General Electric Co. became the first major U.S. company to sell an Islamic bond, paving the way for other Western firms to tap religiously minded investors in the Middle East and elsewhere.
On Thursday, the company's GE Capital unit sold a five-year, $500 million Islamic bond, orsukuk, and suggested more was to come.
"We intend to be regular issuers in the sukuk market and are heartened by the support we have seen in this first transaction," GE's senior vice president and treasurer, Kathy Cassidy, said.
Melding modern finance with Islamic law—which, among other things, forbids the payment of interest—is no easy task. Rather than functioning like a traditional corporate bond, a sukuk is structured to collect a stream of income from a group of underlying assets. In GE's case, the income will come from aircraft leases.
GE's sukuk sale is a major shot in the arm for the Islamic-bond market, which reeled in the wake of the global financial crisis and the collapse of real-estate bubbles in the Persian Gulf. This year, a Kuwaiti firm defaulted on its sukuk, and several issuers in the region have tried to restructure debt.
"This is a big deal," said Ibrahim Mardam-Bey, chief executive of Siraj Capital, an investment firm in Saudi Arabia. People in the industry have been "eagerly awaiting something good like this to reignite the market."
Mr. Mardam-Bey said he is working with a client, an American oil-and-gas company listed on the New York Stock Exchange, to issue a sukuk later this year or early 2010.
Borrowers already have begun returning as the crisis recedes and a tentative economic recovery takes hold. This year, issuers have sold $16.8 billion in Islamic bonds, according to data provider Dealogic, not including GE's transaction. That outstrips last year's total, but remains well below the record haul of $27.2 billion in 2007.

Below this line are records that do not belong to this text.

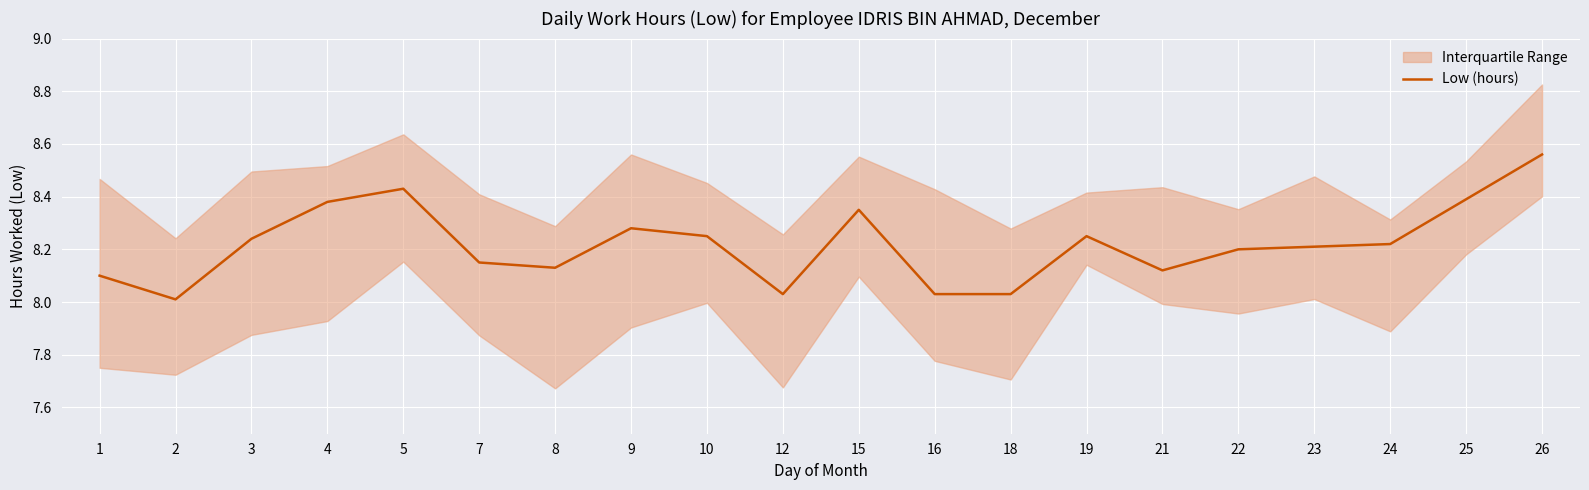

What is the difference between the second highest and second lowest values?

0.4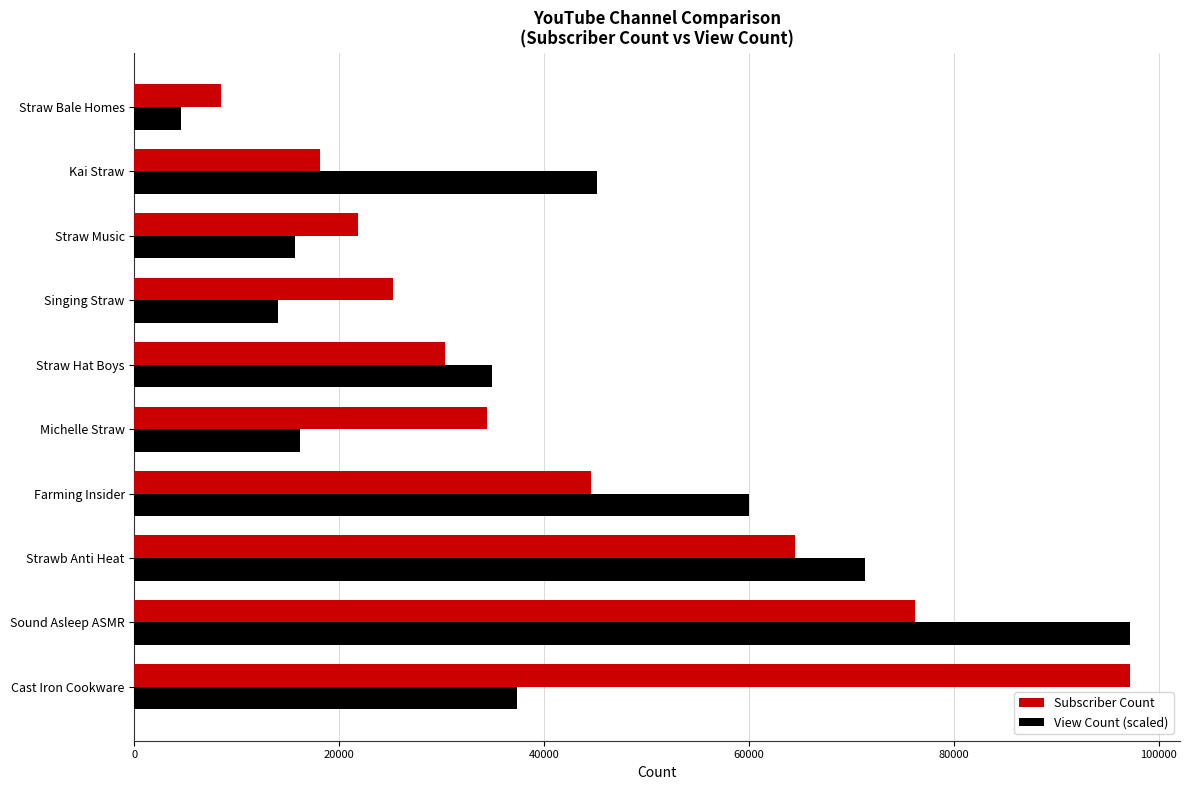

Between Kai Straw and Straw Bale Homes, which series saw the biggest shift?

View Count (scaled)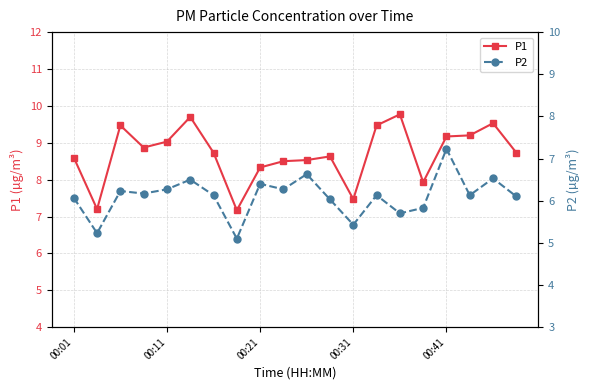

List the series in order of their overall mean, lowest first.

P2, P1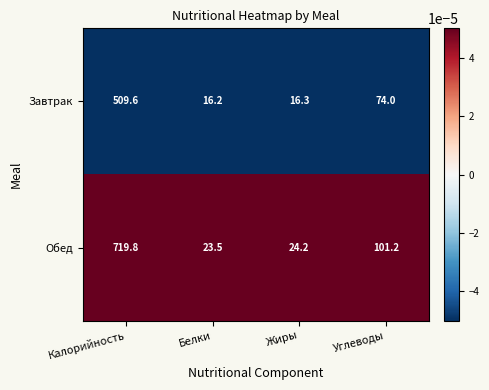

The value of Завтрак at Белки is 16.2. True or false?

True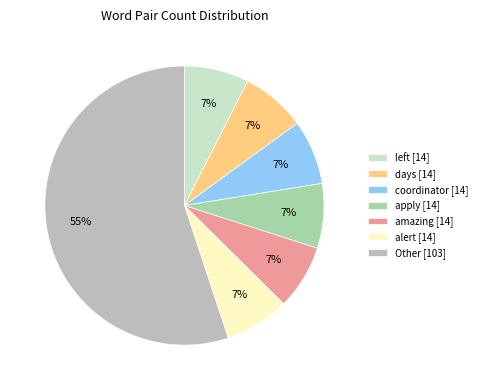

What percentage is the coordinator [14] slice, to the nearest percent?

7%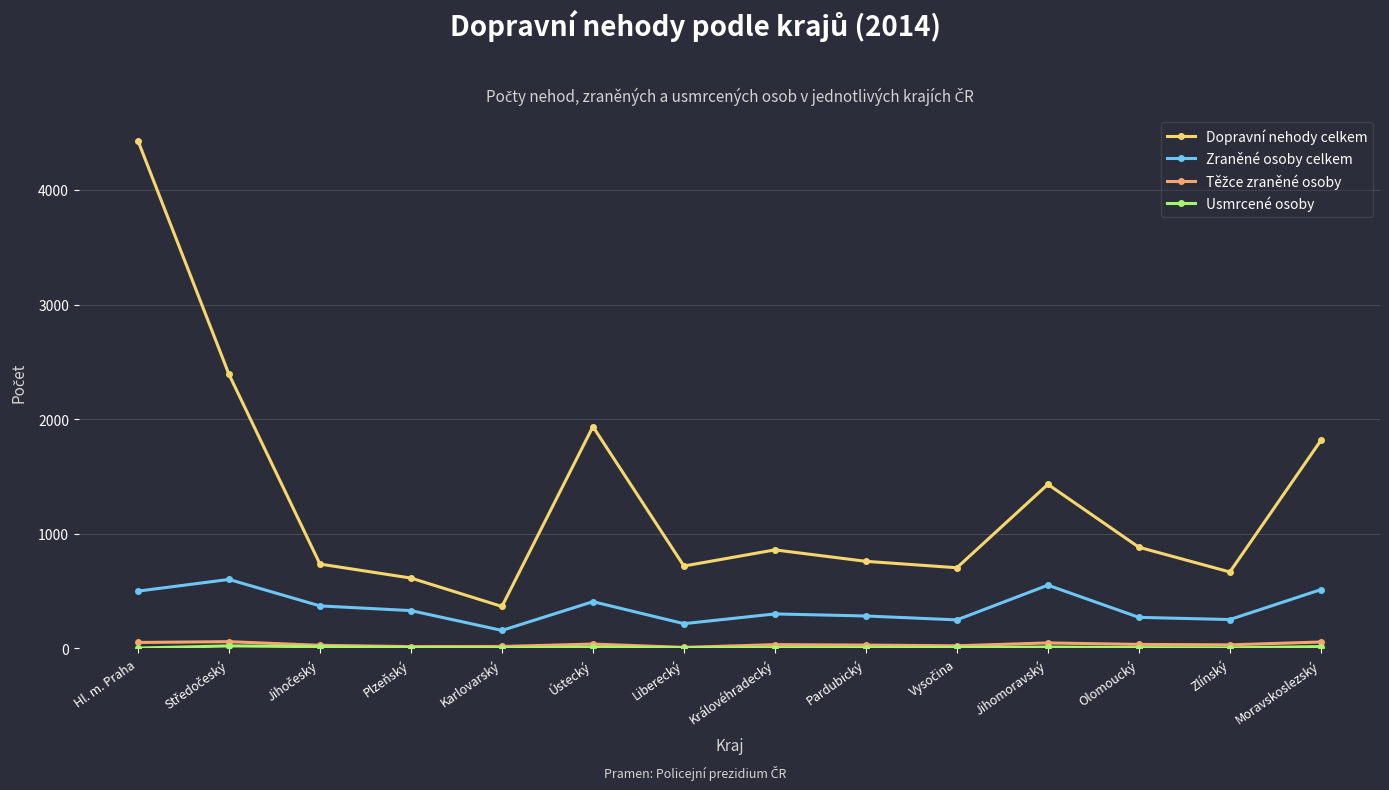

What is the minimum value for Dopravní nehody celkem?

365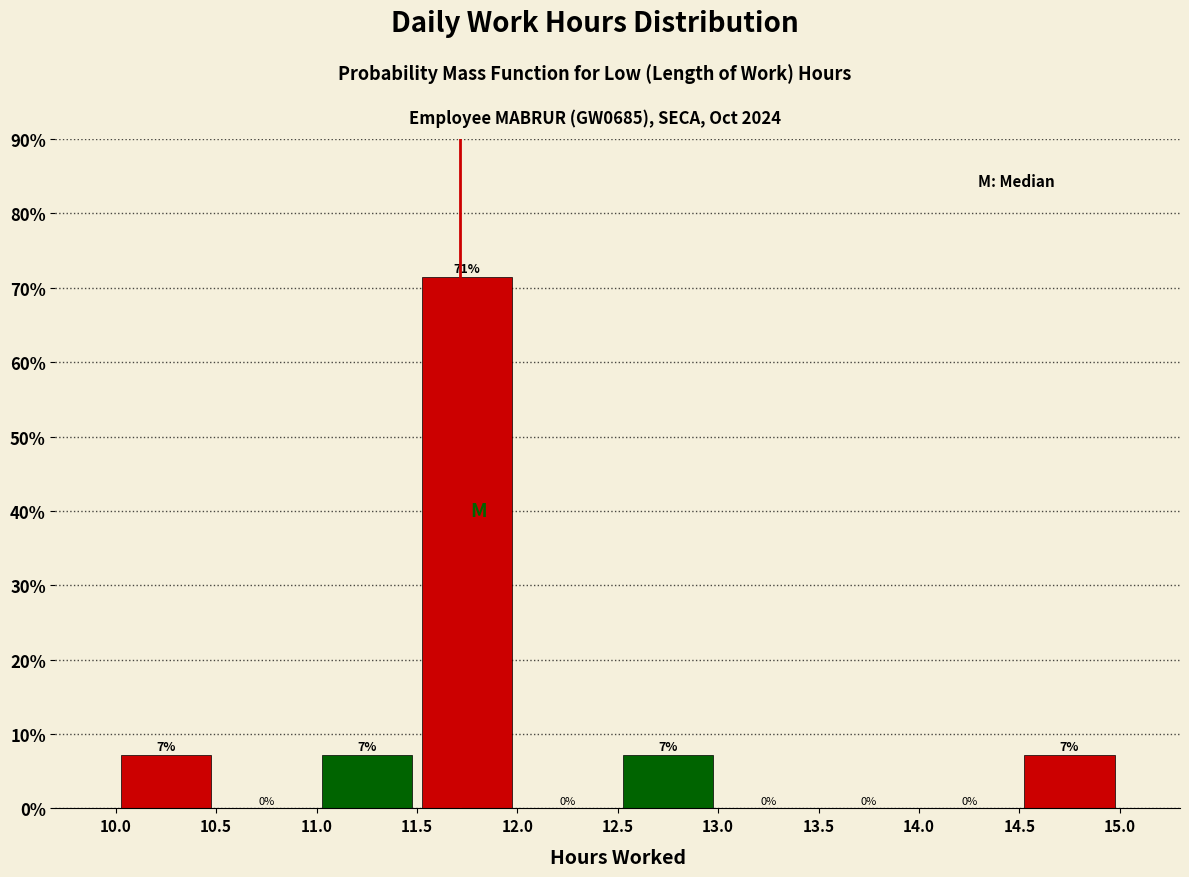

Over which range of the x-axis is the bar tallest?

11.5 to 12.0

Among those tapping the market this year: the government of Indonesia and the International Finance Corp., an arm of the World Bank, which issued a $100 million sukuk in October.

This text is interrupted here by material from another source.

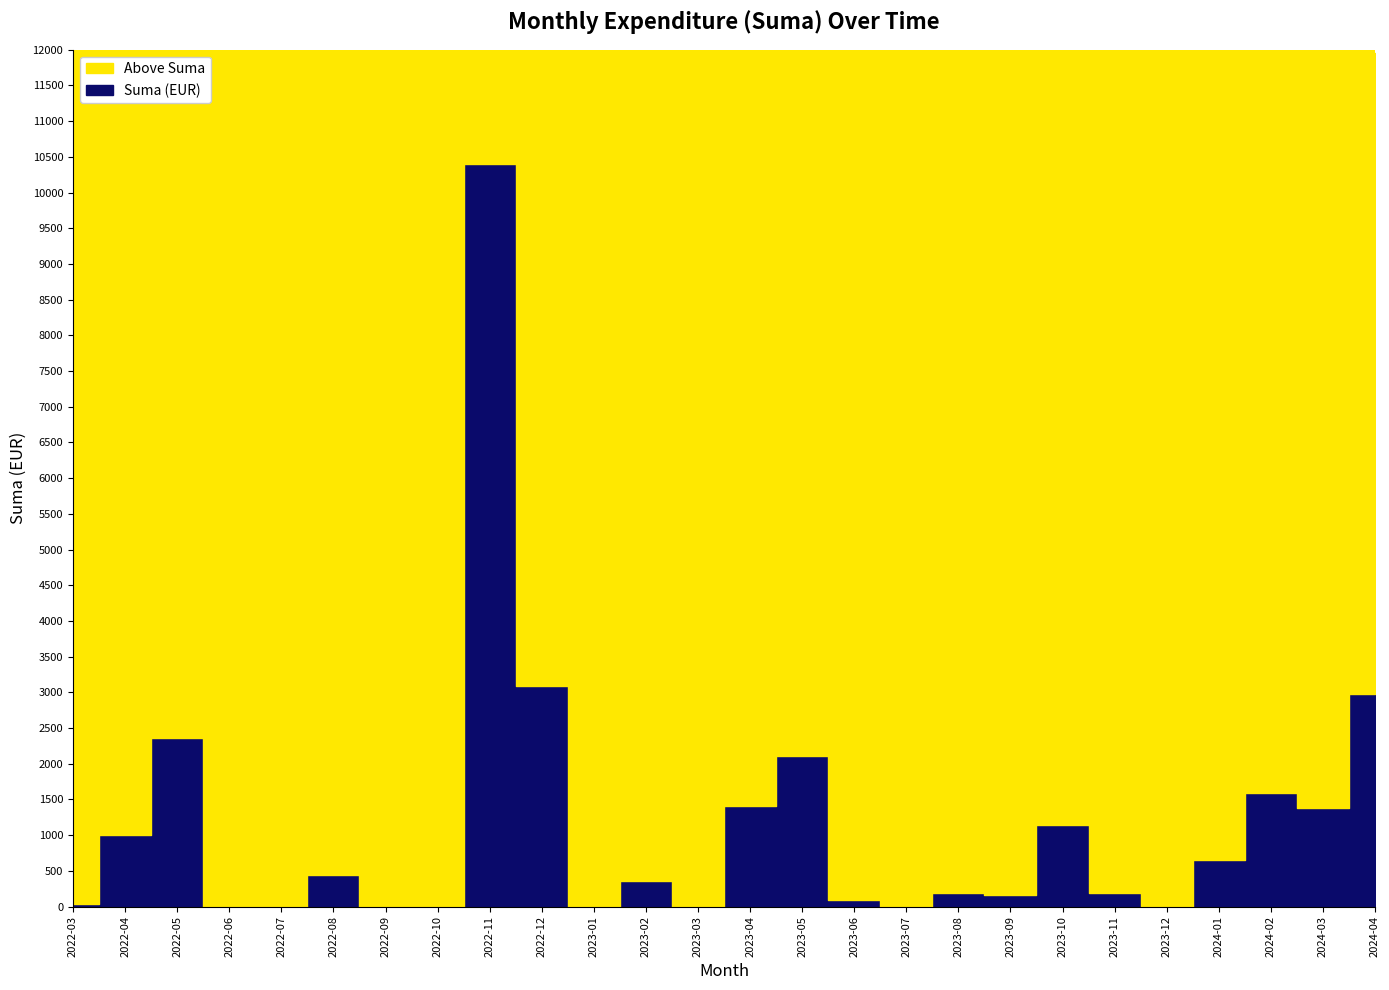

What is the greatest value displayed?

10398.0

For GE, access to new investors appears to have been worth the hassle involved in a nonconventional form of financing. To issue Islamic bonds, companies must seek the approval of scholars well-versed in Islamic law, or shariah. They also need to examine the legal and tax implications involved in issuing such debt. The transaction was "more involved than a typical bond offering," said a GE representative. "It should be more efficient next time."
The company's first sukuk is "strategically important" in opening up a new investor base, Ms. Cassidy said. Transactions like the sukuk are part of a broader effort to diversify the company's sources of funds, she said.
The yield on the bonds was 1.75 percentage points higher than comparable Treasurys, a banker familiar with the transaction said. That is only slightly higher than what GE Capital paid this month when it issued $1.5 billion of regular five-year bonds, which carried a premium of 1.55 percentage points over Treasurys.
GE's transaction is by far the largest by an American company. One earlier transaction came when East Cameron Partners, a Louisiana oil-and-gas firm, issued $166 million in Islamic bonds in 2006. The company filed for bankruptcy last year, and an initial ruling by a bankruptcy-court judge supported the bondholders' claim that they had the right to the underlying assets.
Investors and others involved in Islamic finance expressed hope that the GE transaction would prove a watershed.
"The really important thing is that big, established players are now stepping into the market; that can only increase investor confidence," said Yusuf Talal DeLorenzo, a shariah scholar based in the U.S.